In recent interviews, McMorris Rodgers told reporters that with control of Congress divided and Republican legislation unlikely to become law, she plans to launch investigations of Democratic policies under her committee’s jurisdiction. She told the Washington Post in November that she will investigate the climate portions of the Inflation Reduction Act (IRA), warning against “a political agenda that is forcing a green energy transition that jeopardizes our reliability and increases costs.” In August, she called the IRA’s new funding for Department of Energy loan guarantees of clean energy projects “Solyndra on steroids.”

The Energy and Commerce Committee does not just deal with energy policy. It has the broadest jurisdiction of any authorizing committee in Congress, and it conducts oversight and writes bills impacting health care, food, internet, and telecommunications sectors, as well as dealing with all legislation relating to consumer protections or affecting interstate commerce.

For example, the committee has jurisdiction over proposals around lowering prescription drug prices. McMorris Rodgers has been critical of the drug pricing reforms that the Democrats passed into law in the IRA. “There is no pricing floor for the so-called ‘negotiation’ price, meaning health care bureaucrats could force a drug company to accept a figure as low as $1 or face up to a 95 percent excise tax,” she said in August of the bill’s provision allowing Medicare to negotiate price with drug companies. She also echoed drug industry lobbying group PhRMA in arguing that the bill would lead to fewer new medicines being developed. Among the many pharmaceutical company PACs that donated to McMorris Rodgers this cycle are Merck, Novo Nordisk, Pfizer, and Abbott Labs.

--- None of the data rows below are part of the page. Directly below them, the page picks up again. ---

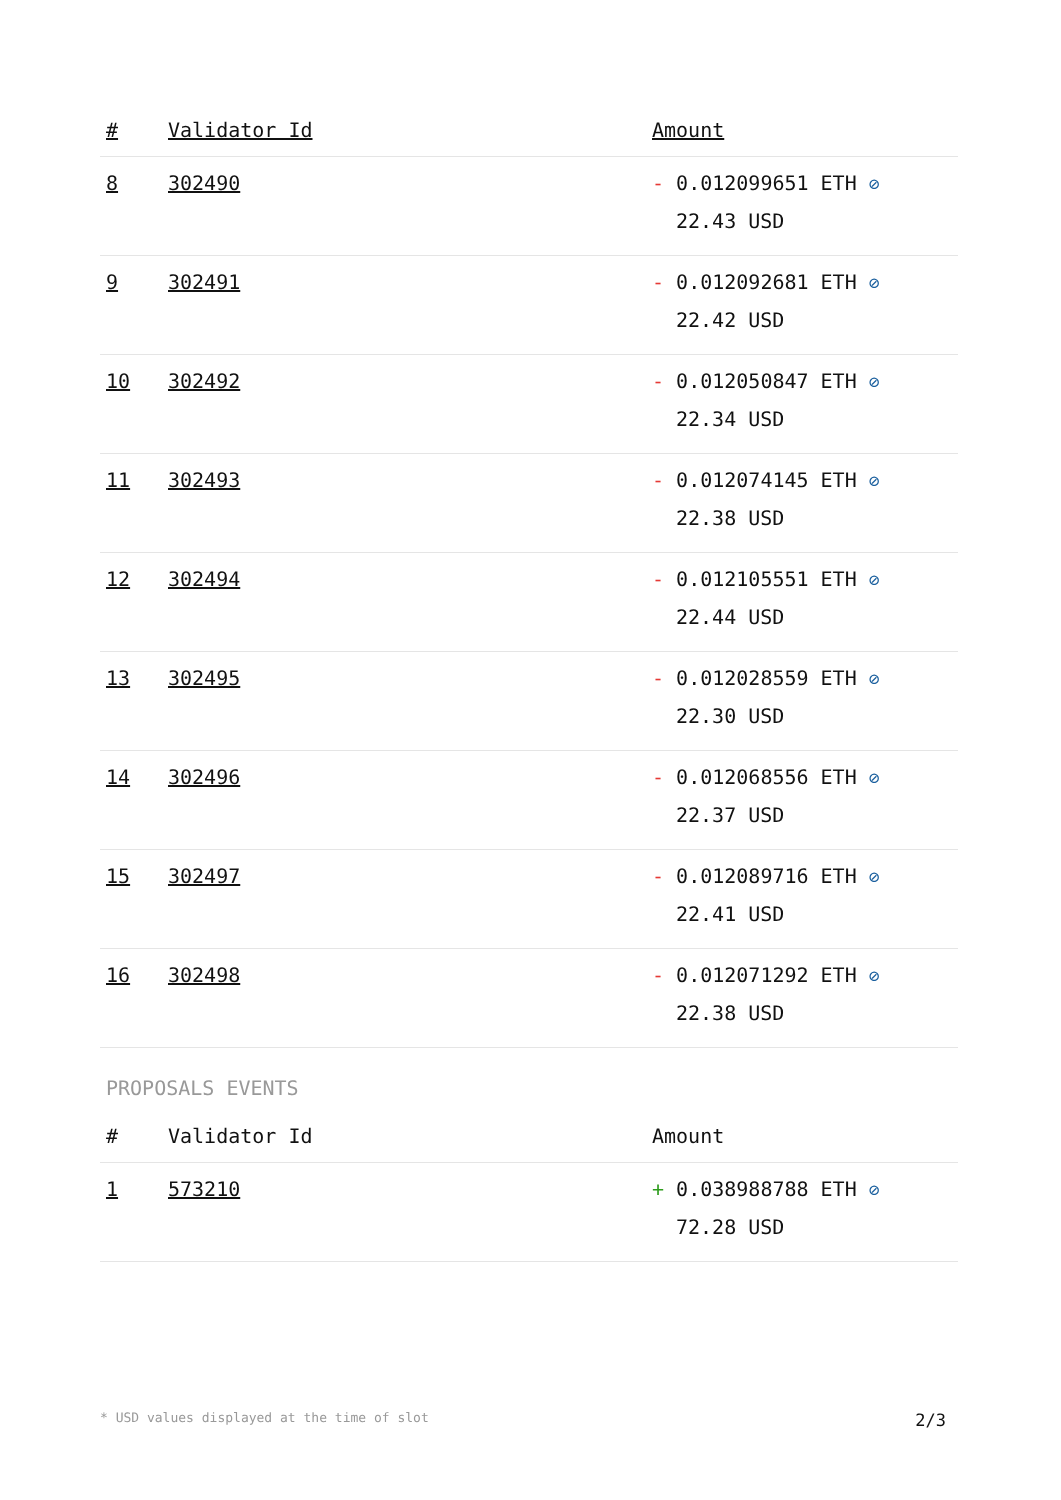| # | Validator Id | Amount |
| --- | --- | --- |
| 8 | 302490 | - 0.012099651 ETH ⊘ 22.43 USD |
| 9 | 302491 | - 0.012092681 ETH ⊘ 22.42 USD |
| 10 | 302492 | - 0.012050847 ETH ⊘ 22.34 USD |
| 11 | 302493 | - 0.012074145 ETH ⊘ 22.38 USD |
| 12 | 302494 | - 0.012105551 ETH ⊘ 22.44 USD |
| 13 | 302495 | - 0.012028559 ETH ⊘ 22.30 USD |
| 14 | 302496 | - 0.012068556 ETH ⊘ 22.37 USD |
| 15 | 302497 | - 0.012089716 ETH ⊘ 22.41 USD |
| 16 | 302498 | - 0.012071292 ETH ⊘ 22.38 USD |
PROPOSALS EVENTS
| # | Validator Id | Amount |
| --- | --- | --- |
| 1 | 573210 | + 0.038988788 ETH ⊘ 72.28 USD |
* USD values displayed at the time of slot 2/3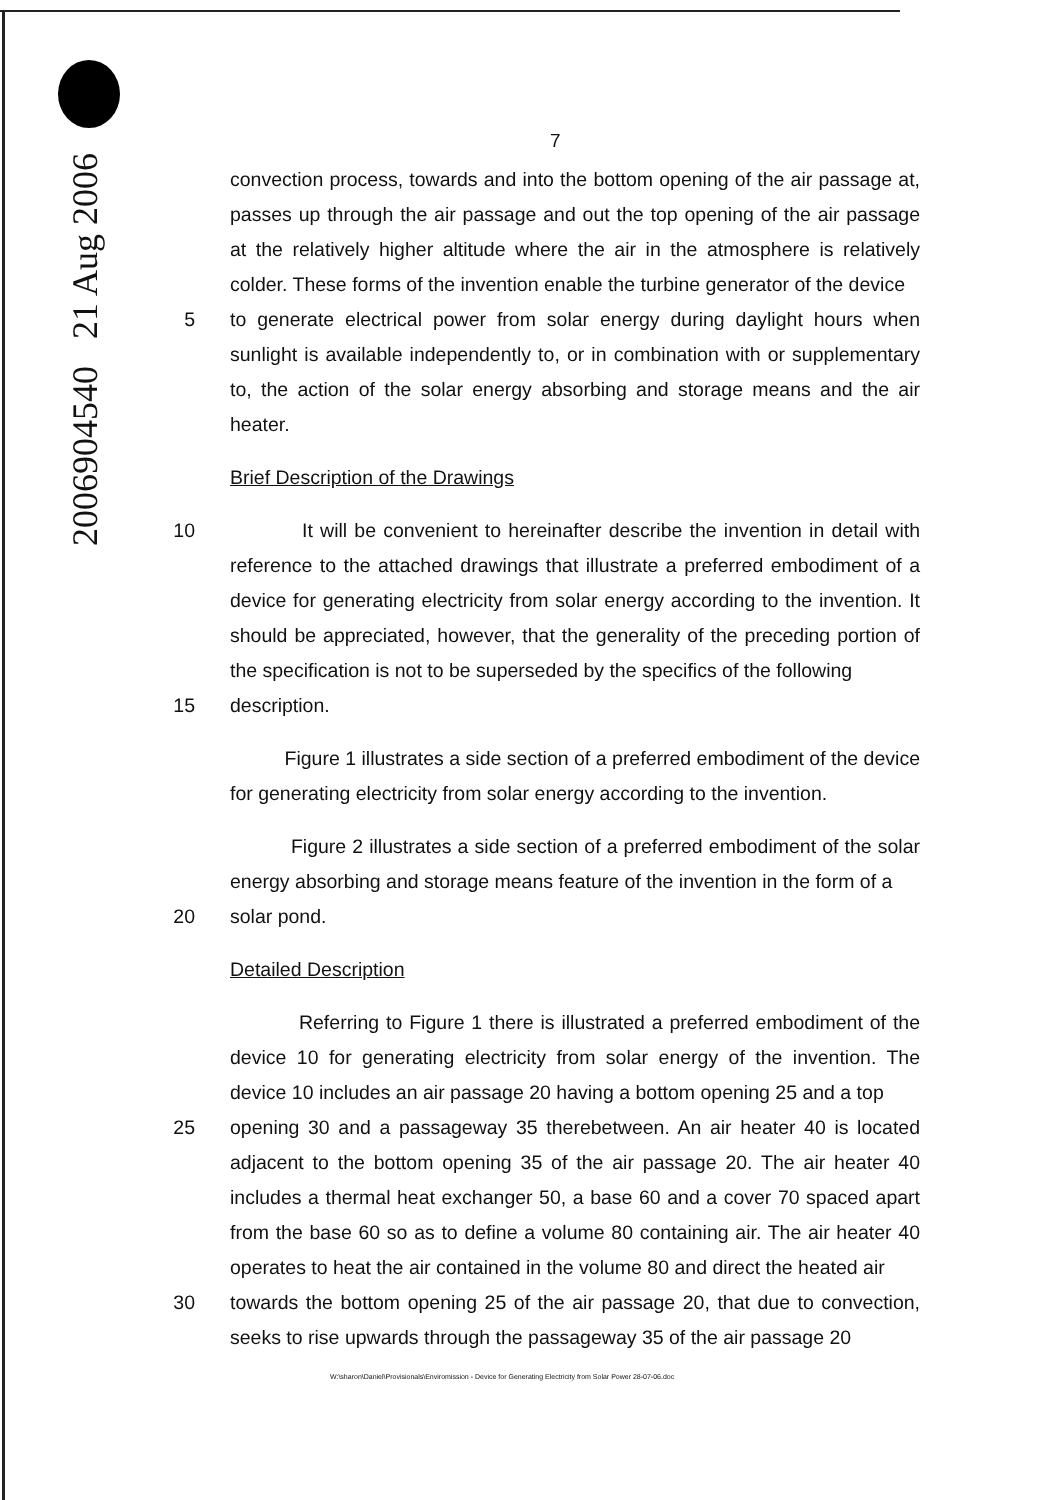2006904540 21 Aug 2006
7
convection process, towards and into the bottom opening of the air passage at, passes up through the air passage and out the top opening of the air passage at the relatively higher altitude where the air in the atmosphere is relatively colder. These forms of the invention enable the turbine generator of the device
5 to generate electrical power from solar energy during daylight hours when sunlight is available independently to, or in combination with or supplementary to, the action of the solar energy absorbing and storage means and the air heater.
Brief Description of the Drawings
10 It will be convenient to hereinafter describe the invention in detail with reference to the attached drawings that illustrate a preferred embodiment of a device for generating electricity from solar energy according to the invention. It should be appreciated, however, that the generality of the preceding portion of the specification is not to be superseded by the specifics of the following
15 description.
Figure 1 illustrates a side section of a preferred embodiment of the device for generating electricity from solar energy according to the invention.
Figure 2 illustrates a side section of a preferred embodiment of the solar energy absorbing and storage means feature of the invention in the form of a
20 solar pond.
Detailed Description
Referring to Figure 1 there is illustrated a preferred embodiment of the device 10 for generating electricity from solar energy of the invention. The device 10 includes an air passage 20 having a bottom opening 25 and a top
25 opening 30 and a passageway 35 therebetween. An air heater 40 is located adjacent to the bottom opening 35 of the air passage 20. The air heater 40 includes a thermal heat exchanger 50, a base 60 and a cover 70 spaced apart from the base 60 so as to define a volume 80 containing air. The air heater 40 operates to heat the air contained in the volume 80 and direct the heated air
30 towards the bottom opening 25 of the air passage 20, that due to convection, seeks to rise upwards through the passageway 35 of the air passage 20
W:\sharon\Daniel\Provisionals\Enviromission - Device for Generating Electricity from Solar Power 28-07-06.doc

McMorris Rodgers received more than $3 million from business PACs in the 2022 election cycle, according to OpenSecrets, more than any other House candidate. Business PACs are controlled by their corporate sponsors, but they are not funded by corporate dollars due to a prohibition in campaign finance laws. Instead, the money they donate to politicians comes from voluntary contributions made by employees and board members. In addition to pharmaceutical and oil and gas companies, some of the other industries that provided major PAC funding to McMorris Rodgers last cycle were insurance, telecom services, and electric utilities.

Oil companies, fossil fuel industry trade associations, and wealthy donors in the energy industry helped Republicans retake the House with record donations to the super PACs aligned with Rep. Kevin McCarthy (R-Calif.) and Senate GOP leaders, according to a Sludge analysis of contributions in the lead-up to Election Day.